» **What to do**: Down to the last line, set down the listing below exactly, apart from its pictures.

____________

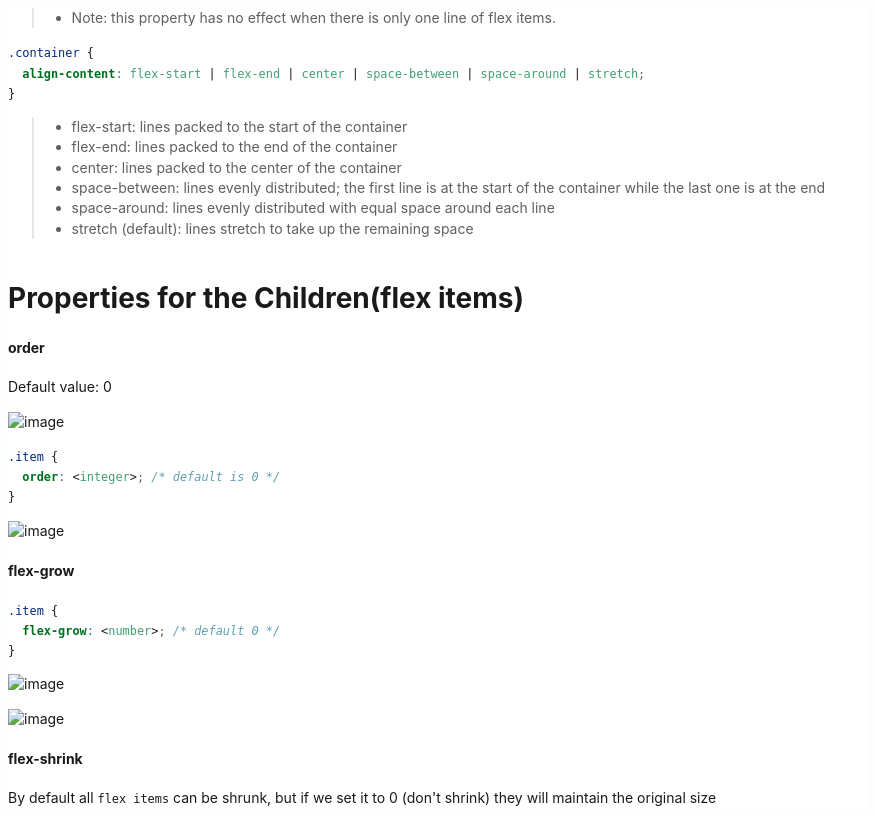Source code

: >* Note: this property has no effect when there is only one line of flex items.

```css
.container {
  align-content: flex-start | flex-end | center | space-between | space-around | stretch;
}
```



>* flex-start: lines packed to the start of the container
>* flex-end: lines packed to the end of the container
>* center: lines packed to the center of the container
>* space-between: lines evenly distributed; the first line is at the start of the container while the last one is at the end
>* space-around: lines evenly distributed with equal space around each line
>* stretch (default): lines stretch to take up the remaining space


# Properties for the Children(flex items)


#### order

Default value: 0



![image](http://wx4.sinaimg.cn/large/006tBeITgy1frj0kbeab1j30680460sj.jpg)

```css
.item {
  order: <integer>; /* default is 0 */
}
```

![image](https://wx4.sinaimg.cn/large/006tBeITgy1frj6uqm6u1j30yv078n0e.jpg)



#### flex-grow

```css
.item {
  flex-grow: <number>; /* default 0 */
}
```


![image](https://wx4.sinaimg.cn/large/006tBeITgy1frj6w0u5llj30yv078q6b.jpg)

![image](https://wx4.sinaimg.cn/large/006tBeITgy1frj6w95fmsj30yv078n0i.jpg)



#### flex-shrink

By default all `flex items` can be shrunk, but if we set it to 0 (don't shrink) they will maintain the original size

____________

» **Solved exercise**:
Source code

: >* Note: this property has no effect when there is only one line of flex items.

```css
.container {
  align-content: flex-start | flex-end | center | space-between | space-around | stretch;
}
```



>* flex-start: lines packed to the start of the container
>* flex-end: lines packed to the end of the container
>* center: lines packed to the center of the container
>* space-between: lines evenly distributed; the first line is at the start of the container while the last one is at the end
>* space-around: lines evenly distributed with equal space around each line
>* stretch (default): lines stretch to take up the remaining space


# Properties for the Children(flex items)


#### order

Default value: 0



![image](http://wx4.sinaimg.cn/large/006tBeITgy1frj0kbeab1j30680460sj.jpg)

```css
.item {
  order: <integer>; /* default is 0 */
}
```

![image](https://wx4.sinaimg.cn/large/006tBeITgy1frj6uqm6u1j30yv078n0e.jpg)



#### flex-grow

```css
.item {
  flex-grow: <number>; /* default 0 */
}
```


![image](https://wx4.sinaimg.cn/large/006tBeITgy1frj6w0u5llj30yv078q6b.jpg)

![image](https://wx4.sinaimg.cn/large/006tBeITgy1frj6w95fmsj30yv078n0i.jpg)



#### flex-shrink

By default all `flex items` can be shrunk, but if we set it to 0 (don't shrink) they will maintain the original size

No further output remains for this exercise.